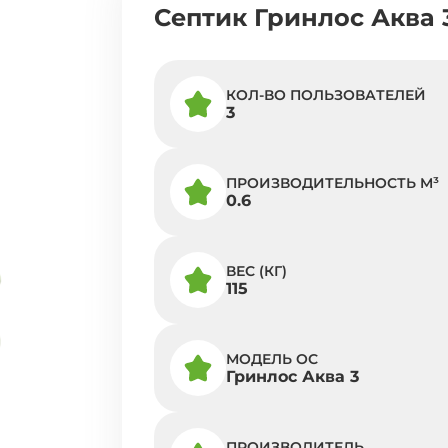
Септик Гринлос Аква 
КОЛ-ВО ПОЛЬЗОВАТЕЛЕЙ
3
ПРОИЗВОДИТЕЛЬНОСТЬ M³
0.6
ВЕС (КГ)
115
МОДЕЛЬ ОС
Гринлос Аква 3
ПРОИЗВОДИТЕЛЬ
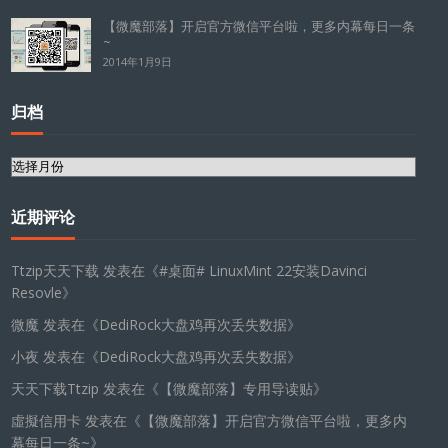
【微魔部落】开启官方微信平台啦，更多内幕每日一条
~
2014年1月9日
归档
归
档
近期评论
Ttzip天天下载
发表在《
#桌面# LinuxMint 22安装Davinci
Resovle
》
微魔
发表在《
DediRock大盘鸡再次丢失数据
》
小夜
发表在《
DediRock大盘鸡再次丢失数据
》
天天下载Ttzip
发表在《
【微魔部落】专用导读贴
》
虛擬信用卡
发表在《
【微魔部落】开启官方微信平台啦，更多内
幕每日一条~
》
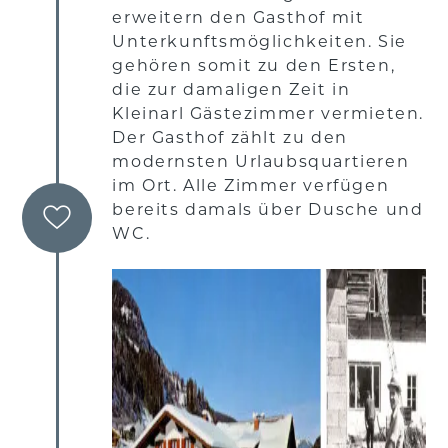
erweitern den Gasthof mit
Unterkunftsmöglichkeiten. Sie
gehören somit zu den Ersten,
die zur damaligen Zeit in
Kleinarl Gästezimmer vermieten.
Der Gasthof zählt zu den
modernsten Urlaubsquartieren
im Ort. Alle Zimmer verfügen
bereits damals über Dusche und
WC.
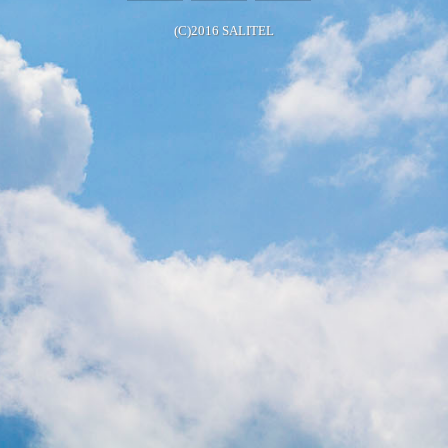
(C)2016 SALITEL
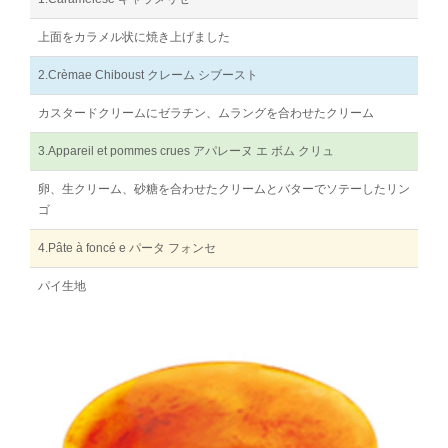
上面をカラメル状に焼き上げました
2.Crèmae Chiboust クレーム シブースト
カスタードクリームにゼラチン、ムラングを合わせたクリーム
3.Appareil et pommes crues アパレーヌ エ ボム クリュ
卵、生クリーム、砂糖を合わせたクリームとバターでソテーしたリン
ゴ
4.Pâte à foncé e パータ フォンセ
パイ生地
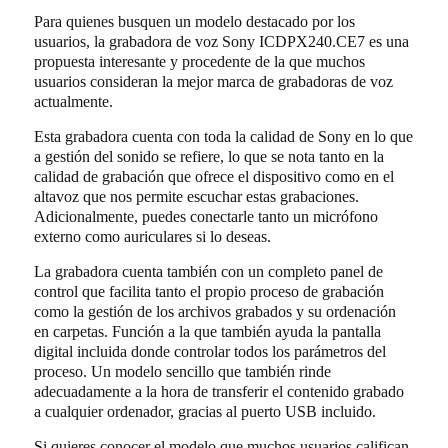
Para quienes busquen un modelo destacado por los
usuarios, la grabadora de voz Sony ICDPX240.CE7 es una
propuesta interesante y procedente de la que muchos
usuarios consideran la mejor marca de grabadoras de voz
actualmente.
Esta grabadora cuenta con toda la calidad de Sony en lo que
a gestión del sonido se refiere, lo que se nota tanto en la
calidad de grabación que ofrece el dispositivo como en el
altavoz que nos permite escuchar estas grabaciones.
Adicionalmente, puedes conectarle tanto un micrófono
externo como auriculares si lo deseas.
La grabadora cuenta también con un completo panel de
control que facilita tanto el propio proceso de grabación
como la gestión de los archivos grabados y su ordenación
en carpetas. Función a la que también ayuda la pantalla
digital incluida donde controlar todos los parámetros del
proceso. Un modelo sencillo que también rinde
adecuadamente a la hora de transferir el contenido grabado
a cualquier ordenador, gracias al puerto USB incluido.
Si quieres conocer el modelo que muchos usuarios califican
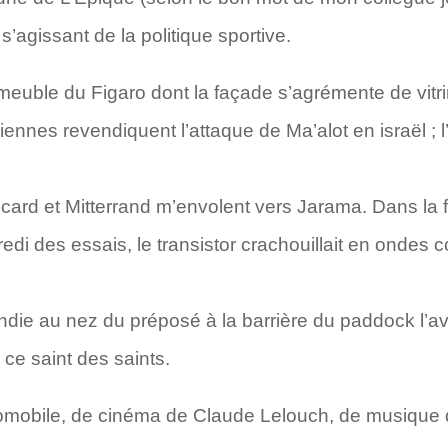
agissant de la politique sportive.
euble du Figaro dont la façade s’agrémente de vitrin
iennes revendiquent l’attaque de Ma’alot en israël ; 
rd et Mitterrand m’envolent vers Jarama. Dans la 
redi des essais, le transistor crachouillait en ondes
ie au nez du préposé à la barrière du paddock l’ava
ce saint des saints.
omobile, de cinéma de Claude Lelouch, de musique 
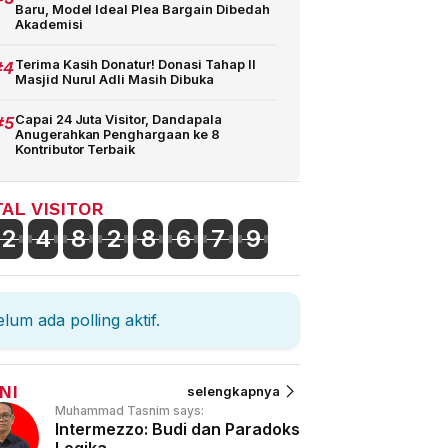
Baru, Model Ideal Plea Bargain Dibedah
Akademisi
#4
Terima Kasih Donatur! Donasi Tahap II
Masjid Nurul Adli Masih Dibuka
#5
Capai 24 Juta Visitor, Dandapala
Anugerahkan Penghargaan ke 8
Kontributor Terbaik
AL VISITOR
2
4
8
2
8
6
7
9
lum ada polling aktif.
NI
selengkapnya
Muhammad Tasnim says:
Intermezzo: Budi dan Paradoks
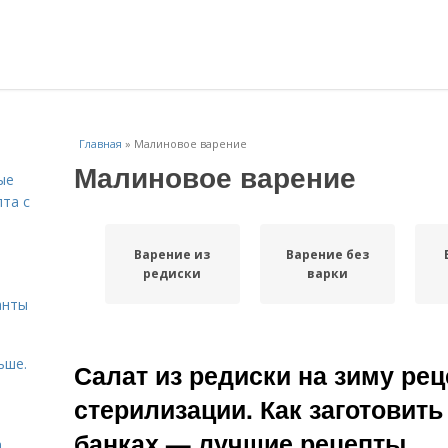
Главная
»
Малиновое варение
Малиновое варение
ые
пта с
Варение из
Варение без
й
редиски
варки
анты
ьше.
Салат из редиски на зиму рец
стерилизации. Как заготовить
банках — лучшие рецепты
а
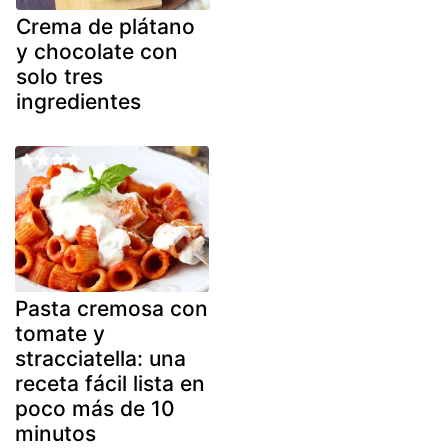
Crema de plátano
y chocolate con
solo tres
ingredientes
Pasta cremosa con
tomate y
stracciatella: una
receta fácil lista en
poco más de 10
minutos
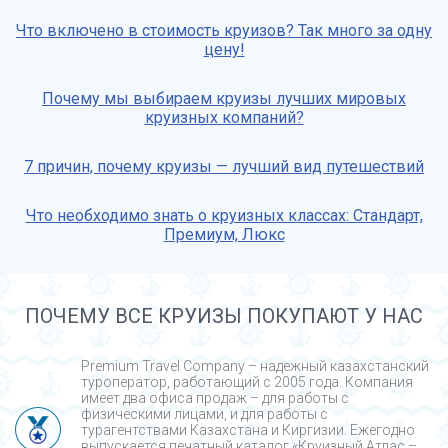
Что включено в стоимость круизов? Так много за одну
цену!
Почему мы выбираем круизы лучших мировых
круизных компаний?
7 причин, почему круизы — лучший вид путешествий
Что необходимо знать о круизных классах: Стандарт,
Премиум, Люкс
ПОЧЕМУ ВСЕ КРУИЗЫ ПОКУПАЮТ У НАС
Premium Travel Company – надежный казахстанский
туроператор, работающий с 2005 года. Компания
имеет два офиса продаж – для работы с
физическими лицами, и для работы с
турагентствами Казахстана и Киргизии. Ежегодно
выпускается печатный каталог «Круизный Атлас –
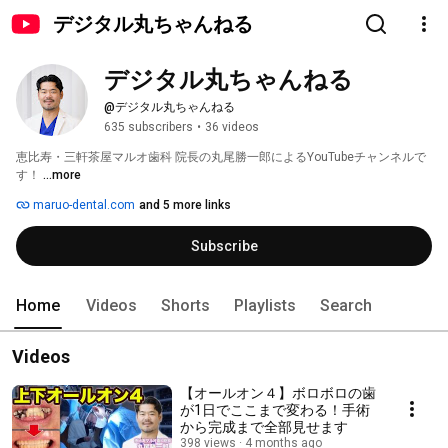
デジタル丸ちゃんねる
デジタル丸ちゃんねる
@デジタル丸ちゃんねる
635 subscribers
•
36 videos
恵比寿・三軒茶屋マルオ歯科 院長の丸尾勝一郎によるYouTubeチャンネルで
す！ 
...more
maruo-dental.com
and 5 more links
Subscribe
Home
Videos
Shorts
Playlists
Search
Videos
【オールオン４】ボロボロの歯
が1日でここまで変わる！手術
から完成まで全部見せます
398 views
4 months ago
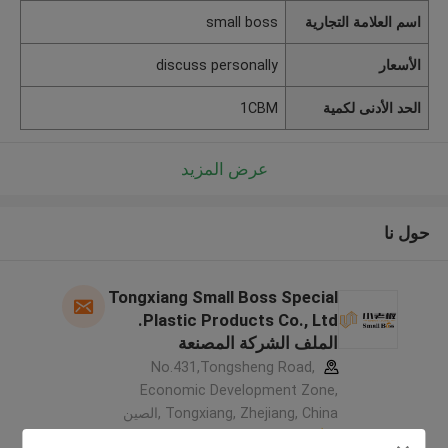
اسم العلامة التجارية
small boss
الأسعار
discuss personally
الحد الأدنى لكمية
1CBM
عرض المزيد
حول نا
Tongxiang Small Boss Special
Plastic Products Co., Ltd.
الملف الشركة المصنعة
No.431,Tongsheng Road,
Economic Development Zone,
Tongxiang, Zhejiang, China ,الصين
5.0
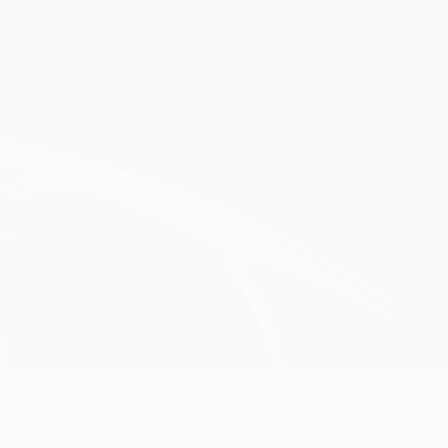
Obtenir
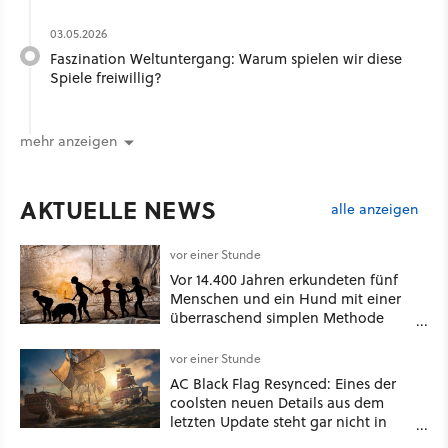
03.05.2026
Faszination Weltuntergang: Warum spielen wir diese
Spiele freiwillig?
mehr anzeigen
AKTUELLE NEWS
alle anzeigen
vor einer Stunde
Vor 14.400 Jahren erkundeten fünf
Menschen und ein Hund mit einer
überraschend simplen Methode
eine tiefe Höhle und hinterließen
Spuren für die Ewigkeit
vor einer Stunde
AC Black Flag Resynced: Eines der
coolsten neuen Details aus dem
letzten Update steht gar nicht in
den Patch Notes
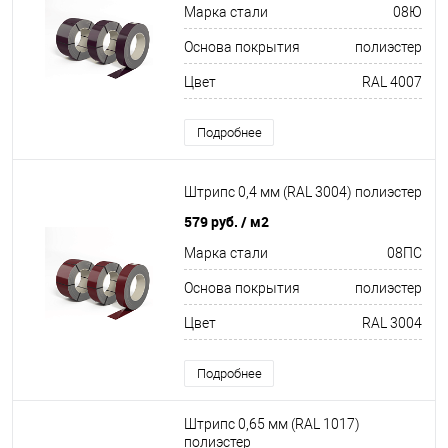
Марка стали
08Ю
Основа покрытия
полиэстер
Цвет
RAL 4007
Подробнее
Штрипс 0,4 мм (RAL 3004) полиэстер
579 руб.
/ м2
Марка стали
08ПС
Основа покрытия
полиэстер
Цвет
RAL 3004
Подробнее
Штрипс 0,65 мм (RAL 1017)
полиэстер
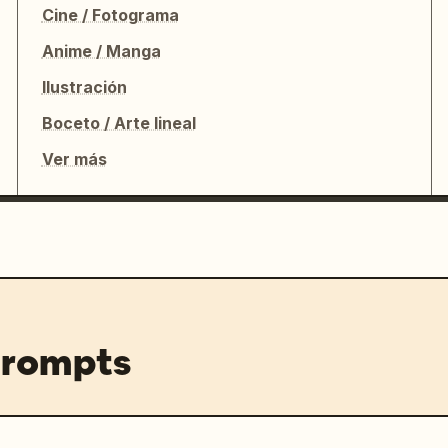
Cine / Fotograma
Anime / Manga
Ilustración
Boceto / Arte lineal
Ver más
prompts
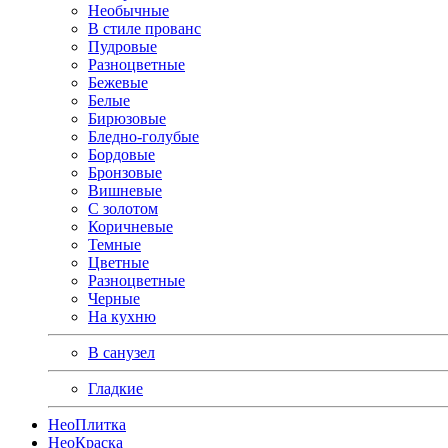
Необычные
В стиле прованс
Пудровые
Разноцветные
Бежевые
Белые
Бирюзовые
Бледно-голубые
Бордовые
Бронзовые
Вишневые
С золотом
Коричневые
Темные
Цветные
Разноцветные
Черные
На кухню
В санузел
Гладкие
Нео
Плитка
Нео
Краска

---------------

**TASK INSTRUCTIONS:**
Leave the pictures out, then print every entry exactly as it reads.

**RESULT OF THE TASK:**
Септик Гринлос Аква 
КОЛ-ВО ПОЛЬЗОВАТЕЛЕЙ
3
ПРОИЗВОДИТЕЛЬНОСТЬ M³
0.6
ВЕС (КГ)
115
МОДЕЛЬ ОС
Гринлос Аква 3
ПРОИЗВОДИТЕЛЬ
【微魔部落】开启官方微信平台啦，更多内幕每日一条
~
2014年1月9日
归档
归
档
近期评论
Ttzip天天下载
发表在《
#桌面# LinuxMint 22安装Davinci
Resovle
》
微魔
发表在《
DediRock大盘鸡再次丢失数据
》
小夜
发表在《
DediRock大盘鸡再次丢失数据
》
天天下载Ttzip
发表在《
【微魔部落】专用导读贴
》
虛擬信用卡
发表在《
【微魔部落】开启官方微信平台啦，更多内
幕每日一条~
》
erweitern den Gasthof mit
Unterkunftsmöglichkeiten. Sie
gehören somit zu den Ersten,
die zur damaligen Zeit in
Kleinarl Gästezimmer vermieten.
Der Gasthof zählt zu den
modernsten Urlaubsquartieren
im Ort. Alle Zimmer verfügen
bereits damals über Dusche und
WC.
(C)2016 SALITEL
上面をカラメル状に焼き上げました
2.Crèmae Chiboust クレーム シブースト
カスタードクリームにゼラチン、ムラングを合わせたクリーム
3.Appareil et pommes crues アパレーヌ エ ボム クリュ
卵、生クリーム、砂糖を合わせたクリームとバターでソテーしたリン
ゴ
4.Pâte à foncé e パータ フォンセ
パイ生地
Para quienes busquen un modelo destacado por los
usuarios, la grabadora de voz Sony ICDPX240.CE7 es una
propuesta interesante y procedente de la que muchos
usuarios consideran la mejor marca de grabadoras de voz
actualmente.
Esta grabadora cuenta con toda la calidad de Sony en lo que
a gestión del sonido se refiere, lo que se nota tanto en la
calidad de grabación que ofrece el dispositivo como en el
altavoz que nos permite escuchar estas grabaciones.
Adicionalmente, puedes conectarle tanto un micrófono
externo como auriculares si lo deseas.
La grabadora cuenta también con un completo panel de
control que facilita tanto el propio proceso de grabación
como la gestión de los archivos grabados y su ordenación
en carpetas. Función a la que también ayuda la pantalla
digital incluida donde controlar todos los parámetros del
proceso. Un modelo sencillo que también rinde
adecuadamente a la hora de transferir el contenido grabado
a cualquier ordenador, gracias al puerto USB incluido.
Si quieres conocer el modelo que muchos usuarios califican
agissant de la politique sportive.
euble du Figaro dont la façade s’agrémente de vitrin
iennes revendiquent l’attaque de Ma’alot en israël ; 
rd et Mitterrand m’envolent vers Jarama. Dans la 
redi des essais, le transistor crachouillait en ondes
ie au nez du préposé à la barrière du paddock l’ava
ce saint des saints.
omobile, de cinéma de Claude Lelouch, de musique 
Baru, Model Ideal Plea Bargain Dibedah
Akademisi
#4
Terima Kasih Donatur! Donasi Tahap II
Masjid Nurul Adli Masih Dibuka
#5
Capai 24 Juta Visitor, Dandapala
Anugerahkan Penghargaan ke 8
Kontributor Terbaik
AL VISITOR
2
4
8
2
8
6
7
9
lum ada polling aktif.
NI
selengkapnya
Muhammad Tasnim says:
Intermezzo: Budi dan Paradoks
Главная
»
Малиновое варение
Малиновое варение
ые
пта с
Варение из
Варение без
й
редиски
варки
анты
ьше.
Салат из редиски на зиму рец
стерилизации. Как заготовить
банках — лучшие рецепты
а
Crema de plátano
y chocolate con
solo tres
ingredientes
Pasta cremosa con
tomate y
stracciatella: una
receta fácil lista en
poco más de 10
minutos
Что включено в стоимость круизов? Так много за одну
цену!
Почему мы выбираем круизы лучших мировых
круизных компаний?
7 причин, почему круизы — лучший вид путешествий
Что необходимо знать о круизных классах: Стандарт,
Премиум, Люкс
ПОЧЕМУ ВСЕ КРУИЗЫ ПОКУПАЮТ У НАС
Premium Travel Company – надежный казахстанский
туроператор, работающий с 2005 года. Компания
имеет два офиса продаж – для работы с
физическими лицами, и для работы с
турагентствами Казахстана и Киргизии. Ежегодно
выпускается печатный каталог «Круизный Атлас –
デジタル丸ちゃんねる
デジタル丸ちゃんねる
@デジタル丸ちゃんねる
635 subscribers
•
36 videos
恵比寿・三軒茶屋マルオ歯科 院長の丸尾勝一郎によるYouTubeチャンネルで
す！ 
...more
maruo-dental.com
and 5 more links
Subscribe
Home
Videos
Shorts
Playlists
Search
Videos
【オールオン４】ボロボロの歯
が1日でここまで変わる！手術
から完成まで全部見せます
398 views
4 months ago
اسم العلامة التجارية
small boss
الأسعار
discuss personally
الحد الأدنى لكمية
1CBM
عرض المزيد
حول نا
Tongxiang Small Boss Special
Plastic Products Co., Ltd.
الملف الشركة المصنعة
No.431,Tongsheng Road,
Economic Development Zone,
Tongxiang, Zhejiang, China ,الصين
5.0
Obtenir
03.05.2026
Faszination Weltuntergang: Warum spielen wir diese
Spiele freiwillig?
mehr anzeigen
AKTUELLE NEWS
alle anzeigen
vor einer Stunde
Vor 14.400 Jahren erkundeten fünf
Menschen und ein Hund mit einer
überraschend simplen Methode
eine tiefe Höhle und hinterließen
Spuren für die Ewigkeit
vor einer Stunde
AC Black Flag Resynced: Eines der
coolsten neuen Details aus dem
letzten Update steht gar nicht in
den Patch Notes
Марка стали
08Ю
Основа покрытия
полиэстер
Цвет
RAL 4007
Подробнее
Штрипс 0,4 мм (RAL 3004) полиэстер
579 руб.
/ м2
Марка стали
08ПС
Основа покрытия
полиэстер
Цвет
RAL 3004
Подробнее
Штрипс 0,65 мм (RAL 1017)
полиэстер
Cine / Fotograma
Anime / Manga
Ilustración
Boceto / Arte lineal
Ver más
prompts
Необычные
В стиле прованс
Пудровые
Разноцветные
Бежевые
Белые
Бирюзовые
Бледно-голубые
Бордовые
Бронзовые
Вишневые
С золотом
Коричневые
Темные
Цветные
Разноцветные
Черные
На кухню
В санузел
Гладкие
Нео
Плитка
Нео
Краска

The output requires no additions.